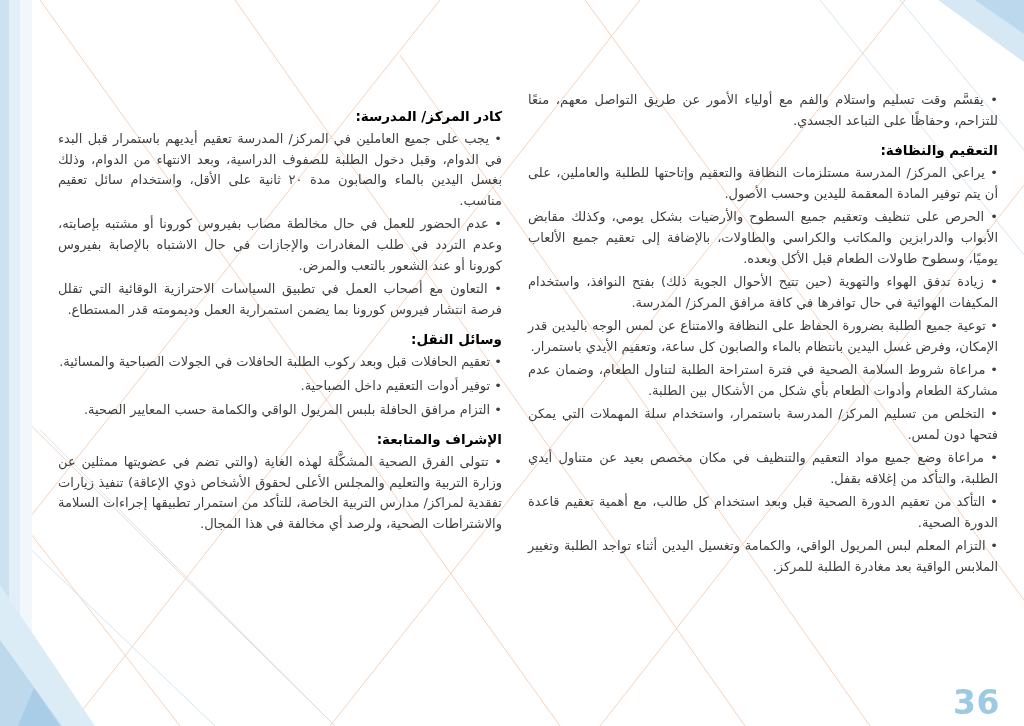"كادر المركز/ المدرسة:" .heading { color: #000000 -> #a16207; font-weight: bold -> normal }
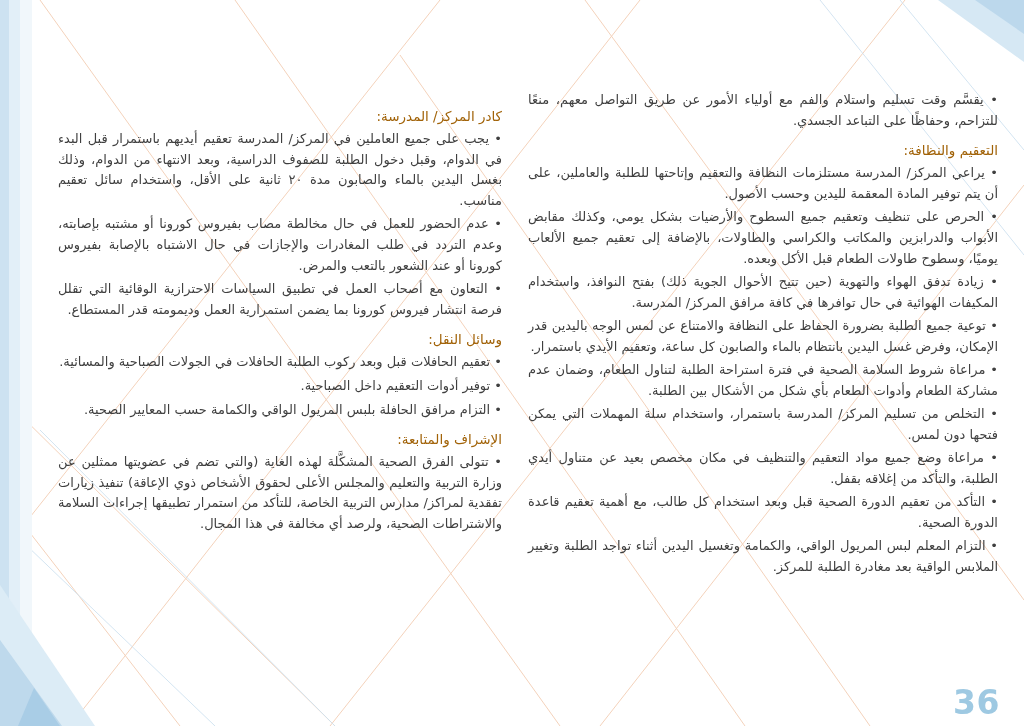"وسائل النقل:" h3.heading { html: <h3>وسائل النقل:</h3> -> none }
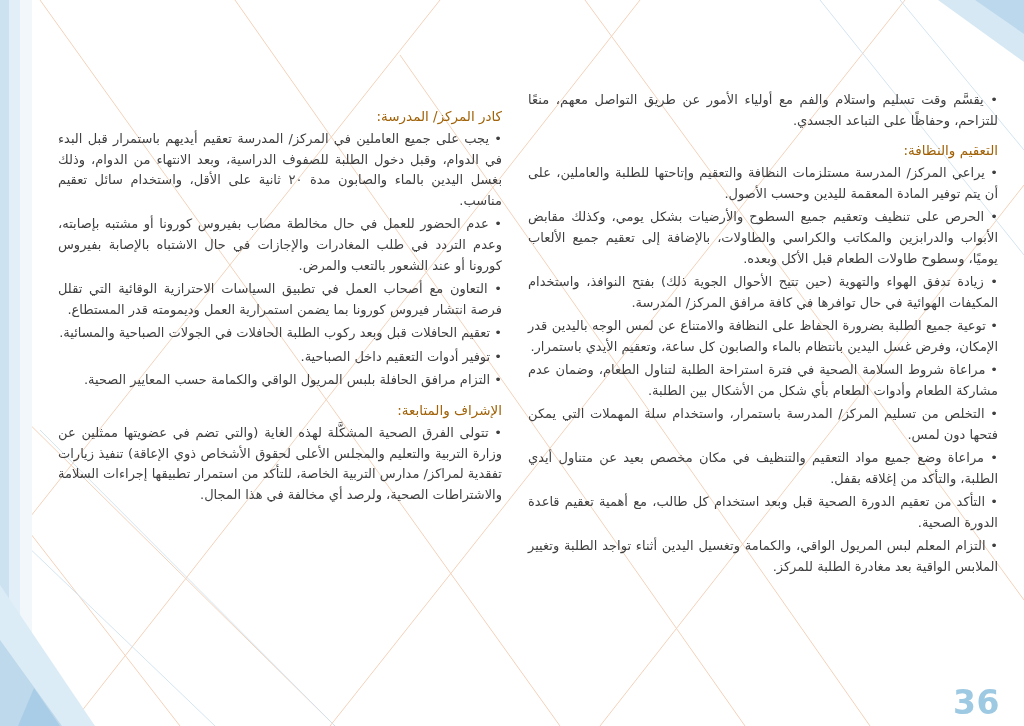"• توفير أدوات التعقيم داخل" p.para { text: الصباحية -> السطوح }
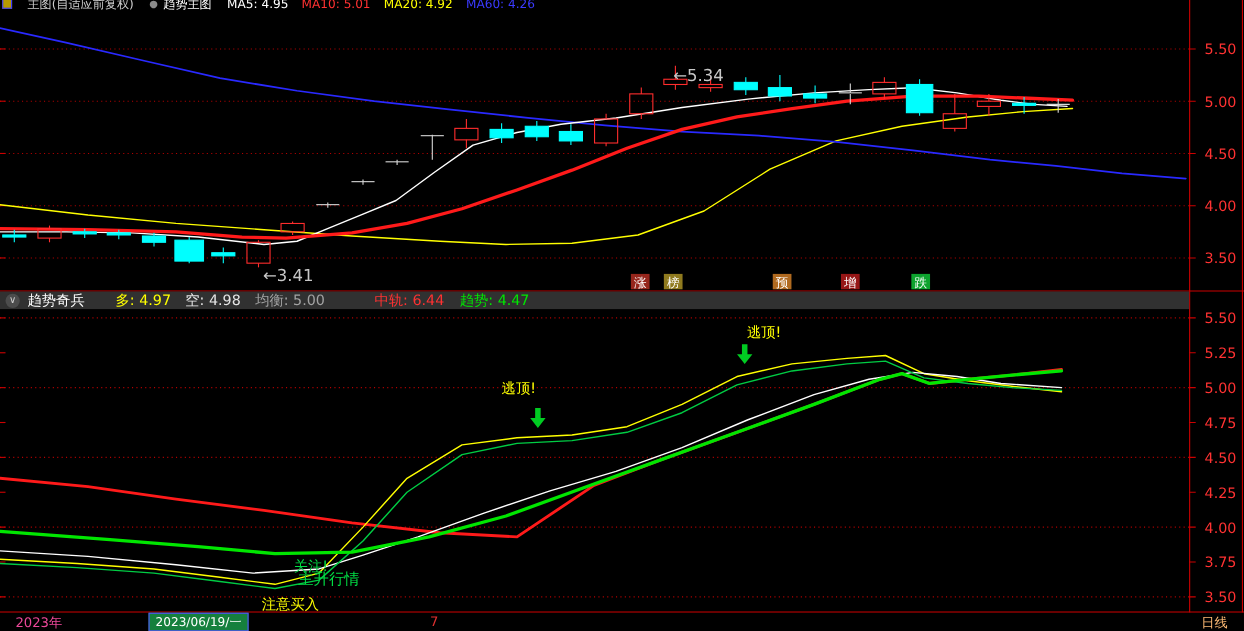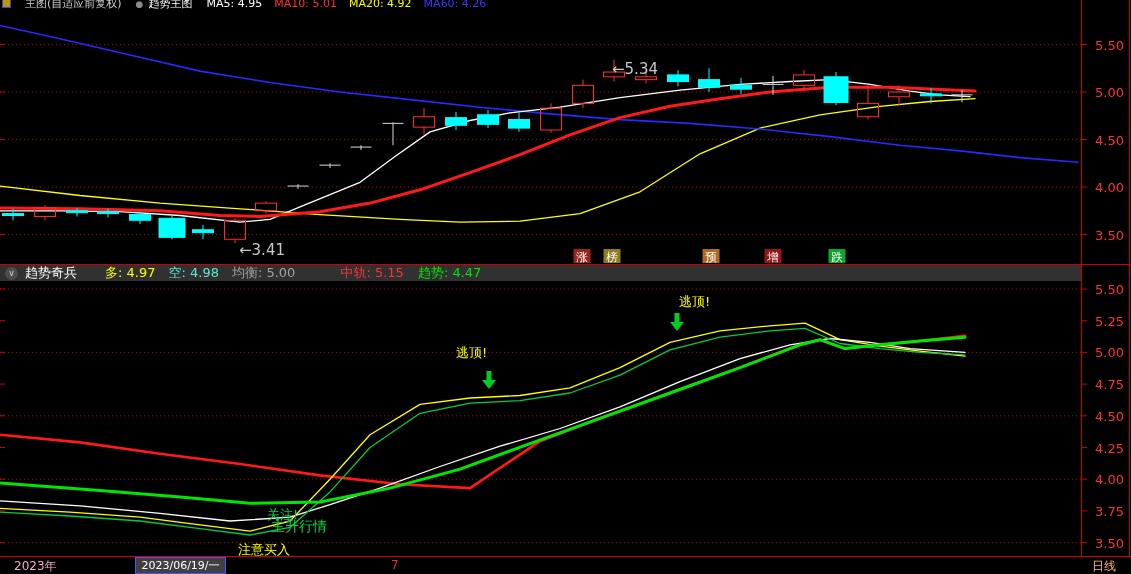"空: 4.98" span { color: #5eead4 -> #e5e5e5 }
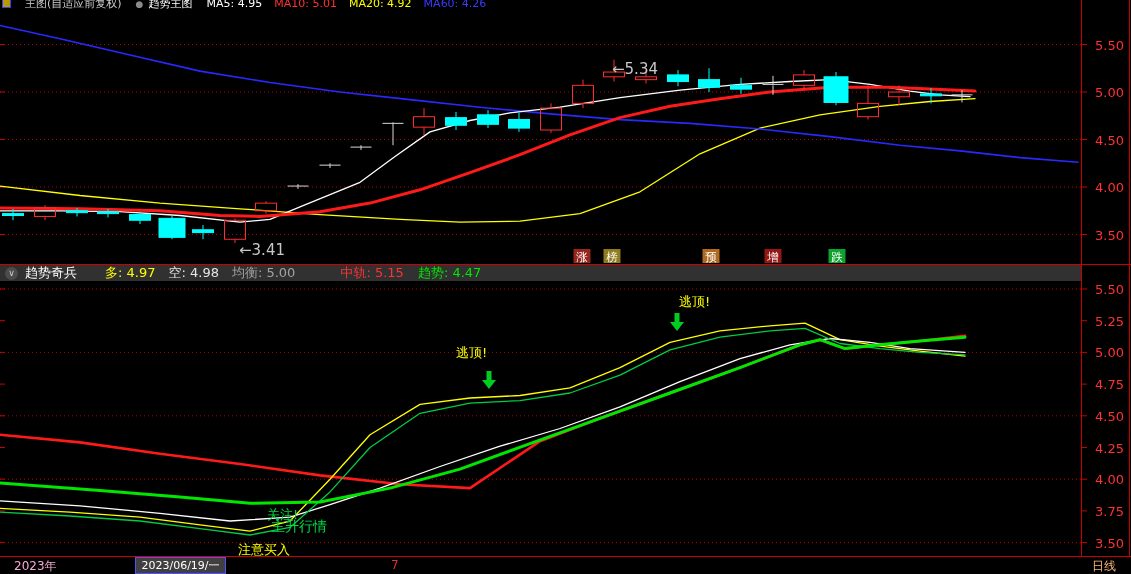"中轨: 5.15" span { text: 5.15 -> 6.44 }
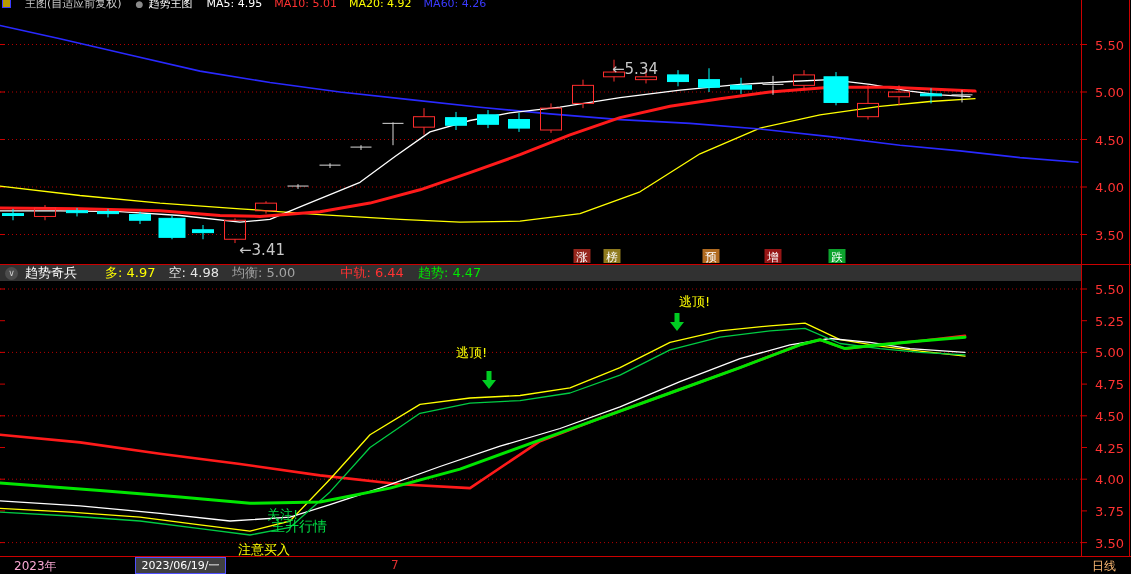"2023年" .sb-year { color: #f9a8d4 -> #ec4899 }
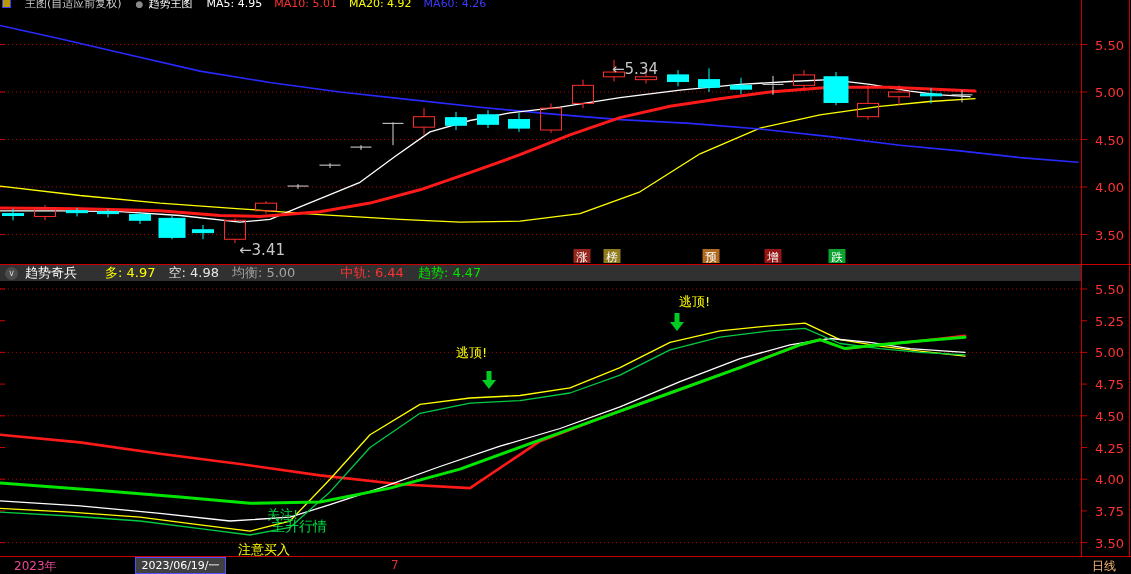"2023/06/19/一" .sb-date { background: #404040 -> #15803d }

● **Your goal**: Write the lines from the one with "html: <h3>وسائل النقل:</h3>" through the last line of the entries out again exactly, both ends included, and skip the pictures.

● **Answer space**:
"وسائل النقل:" h3.heading { html: <h3>وسائل النقل:</h3> -> none }
"• توفير أدوات التعقيم داخل" p.para { text: الصباحية -> السطوح }
"空: 4.98" span { color: #5eead4 -> #e5e5e5 }
"中轨: 5.15" span { text: 5.15 -> 6.44 }
"2023年" .sb-year { color: #f9a8d4 -> #ec4899 }
"2023/06/19/一" .sb-date { background: #404040 -> #15803d }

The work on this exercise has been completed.